III – o aproveitamento da formação e experiências anteriores, em instituições de ensino e em outras atividades.

Pude presenciar essa síntese quando a Educadora ensinava ética e livre arbítrio a duas crianças e à turma toda quando problematizava o dever de casa feito por uma delas sem a devida atenção ao raciocínio desenvolvido, já que fizeram em dupla; o que deveria ser um processo de aprendizagem autônomo, tornou-se uma atividade “mecânica”, na qual somente uma das crianças soube apresentar os passos desenvolvidos no exercício. Ao questionar a transcrição do exercício ela discutiu com as crianças a importância de pensar no que se está fazendo, de procurar raciocinar, de perguntar, e não se restringir ao que o outro colega fez, pois isso, além de tirar a oportunidade da própria pessoa se desenvolver, pode ter consequências de um comportamento não ético para a vida delas, para a aprendizagem e para as relações no Assentamento, bem como relações futuras. “Por isso temos que estar atentos ao que fazemos”, disse a Educadora.

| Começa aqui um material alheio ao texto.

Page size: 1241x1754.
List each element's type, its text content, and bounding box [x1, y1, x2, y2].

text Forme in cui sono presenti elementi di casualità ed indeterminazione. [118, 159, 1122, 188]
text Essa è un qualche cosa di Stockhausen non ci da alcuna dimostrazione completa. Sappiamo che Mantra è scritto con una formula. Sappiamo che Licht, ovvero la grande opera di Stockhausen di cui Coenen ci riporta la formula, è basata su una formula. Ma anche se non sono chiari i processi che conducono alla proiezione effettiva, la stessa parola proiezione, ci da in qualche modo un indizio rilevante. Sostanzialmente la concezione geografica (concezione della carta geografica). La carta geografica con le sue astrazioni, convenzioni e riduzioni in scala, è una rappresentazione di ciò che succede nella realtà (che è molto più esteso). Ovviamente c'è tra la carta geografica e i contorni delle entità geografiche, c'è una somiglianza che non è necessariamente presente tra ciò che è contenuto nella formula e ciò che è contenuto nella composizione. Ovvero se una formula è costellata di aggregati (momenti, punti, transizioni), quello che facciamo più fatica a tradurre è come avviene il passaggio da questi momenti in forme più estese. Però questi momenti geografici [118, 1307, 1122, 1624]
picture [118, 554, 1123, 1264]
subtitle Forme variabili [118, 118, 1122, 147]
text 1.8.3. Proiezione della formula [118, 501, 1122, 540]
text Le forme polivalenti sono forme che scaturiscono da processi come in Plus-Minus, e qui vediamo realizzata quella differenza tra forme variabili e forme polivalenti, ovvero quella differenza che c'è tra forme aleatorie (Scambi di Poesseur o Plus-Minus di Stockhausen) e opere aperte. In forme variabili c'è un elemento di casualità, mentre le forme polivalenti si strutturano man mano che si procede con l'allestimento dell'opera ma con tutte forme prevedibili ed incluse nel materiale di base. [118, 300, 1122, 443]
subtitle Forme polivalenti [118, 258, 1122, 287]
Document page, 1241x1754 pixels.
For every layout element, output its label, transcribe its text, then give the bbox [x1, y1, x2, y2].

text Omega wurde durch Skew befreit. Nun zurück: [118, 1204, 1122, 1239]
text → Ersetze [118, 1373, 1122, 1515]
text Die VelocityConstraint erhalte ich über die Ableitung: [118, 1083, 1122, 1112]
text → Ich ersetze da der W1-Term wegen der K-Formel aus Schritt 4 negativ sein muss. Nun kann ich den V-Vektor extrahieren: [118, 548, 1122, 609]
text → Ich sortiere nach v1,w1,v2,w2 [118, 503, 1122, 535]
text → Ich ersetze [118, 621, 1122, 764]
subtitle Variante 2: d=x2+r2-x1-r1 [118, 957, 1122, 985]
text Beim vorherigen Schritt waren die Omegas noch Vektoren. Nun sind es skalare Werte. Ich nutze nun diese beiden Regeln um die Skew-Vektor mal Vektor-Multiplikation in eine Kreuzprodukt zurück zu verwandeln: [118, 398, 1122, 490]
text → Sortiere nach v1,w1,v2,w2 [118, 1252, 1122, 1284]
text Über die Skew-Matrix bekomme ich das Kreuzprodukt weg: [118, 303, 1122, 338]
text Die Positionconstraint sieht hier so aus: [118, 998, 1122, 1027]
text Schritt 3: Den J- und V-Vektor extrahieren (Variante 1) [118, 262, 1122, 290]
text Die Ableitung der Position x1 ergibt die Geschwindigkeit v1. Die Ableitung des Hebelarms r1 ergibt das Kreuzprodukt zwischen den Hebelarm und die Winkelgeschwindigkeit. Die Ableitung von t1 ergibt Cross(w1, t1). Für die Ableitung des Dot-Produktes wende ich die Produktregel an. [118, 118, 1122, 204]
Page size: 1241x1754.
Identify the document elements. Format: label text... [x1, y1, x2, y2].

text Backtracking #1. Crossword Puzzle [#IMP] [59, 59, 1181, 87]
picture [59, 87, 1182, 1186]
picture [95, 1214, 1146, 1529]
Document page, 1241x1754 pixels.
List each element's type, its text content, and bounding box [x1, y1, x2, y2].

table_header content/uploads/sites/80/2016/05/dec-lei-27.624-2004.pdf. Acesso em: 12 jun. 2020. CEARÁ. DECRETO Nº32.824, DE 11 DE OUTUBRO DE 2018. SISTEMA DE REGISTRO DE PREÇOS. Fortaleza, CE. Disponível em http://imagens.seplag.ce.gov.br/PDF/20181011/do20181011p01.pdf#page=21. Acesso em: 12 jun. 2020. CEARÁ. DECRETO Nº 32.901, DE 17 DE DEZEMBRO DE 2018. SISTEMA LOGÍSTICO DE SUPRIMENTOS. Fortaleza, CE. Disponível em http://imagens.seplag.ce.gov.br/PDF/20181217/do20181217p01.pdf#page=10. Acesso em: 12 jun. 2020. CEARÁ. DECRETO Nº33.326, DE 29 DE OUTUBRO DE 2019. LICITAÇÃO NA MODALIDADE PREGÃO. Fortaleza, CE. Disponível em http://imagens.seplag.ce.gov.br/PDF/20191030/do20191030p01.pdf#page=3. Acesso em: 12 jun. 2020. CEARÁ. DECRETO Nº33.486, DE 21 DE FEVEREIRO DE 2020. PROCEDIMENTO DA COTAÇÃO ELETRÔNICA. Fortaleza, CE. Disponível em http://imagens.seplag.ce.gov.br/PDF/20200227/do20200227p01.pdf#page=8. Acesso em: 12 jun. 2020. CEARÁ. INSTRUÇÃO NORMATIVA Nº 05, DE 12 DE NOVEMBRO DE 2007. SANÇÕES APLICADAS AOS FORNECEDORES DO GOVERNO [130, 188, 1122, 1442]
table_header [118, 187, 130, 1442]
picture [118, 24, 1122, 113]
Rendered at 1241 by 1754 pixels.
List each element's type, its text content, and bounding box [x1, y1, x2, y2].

É o que reafirma o princípio pedagógico do MST:

Relação entre prática e teoria: relacionar prática e teoria nos processos pedagógicos, na escola, significa organizar o currículo em torno de situações que exigem respostas práticas dos/das estudantes, respostas que só saberão dar se estudarem muito e se pensarem bastante para relacionar o que encontram nos livros com o que a professora está dizendo, com as coisas que os pais já disseram, o que já observaram em outras situações parecidas com o que estão discutindo entre eles (MST, 1996, p. 11).

Essa ação torna-se uma práxis, pois que fundamentalmente associada à reflexão problematizadora, tal como Freire (2005, p. 42) afirma: “A práxis, porém, é a reflexão e ação dos homens sobre o mundo para transformá-lo. Sem ela, é impossível a superação da contradição opressor-oprimido”. Como constituintes

inseparáveis da práxis, “a ação e a reflexão são a maneira humana de existir” (FREIRE, 2005, p. 47).

Parece-nos, aqui, que a Educadora aplica outro princípio pedagógico do MST “combinação metodológica entre o processo de ensino e de capacitação”, num sentido amplo, pois:

quem ensina é o educador (seja uma professora, a escritora de um texto ou os pais...); quem capacita é uma ATIVIDADE OBJETIVADA, ou seja, um tipo de situação objetiva que provoca a pessoa a aprender para reagir diante de problema concreto que lhe cria (MST, 1996, p. 12).

A capacitação significa “colocar o educando/educanda em relação com a atividade objetivada, ou até inventá-la, se ela não existe na realidade atual. Isto quer dizer provocar necessidades de aprendizagem” (MST, 1996, p. 12). A partir daí, a criança considerada no caso, poderá exercitar o saber fazer por meio do retorno à tarefa de casa, o que os pais certamente poderão acompanhar, na formação de um comportamento ético. Isso está presente em todas as instâncias do Movimento e na formação dos educadores no Curso de Licenciatura: o exercício de uma disciplina em todos os aspectos da vida humana (intelectual, moral, política e social).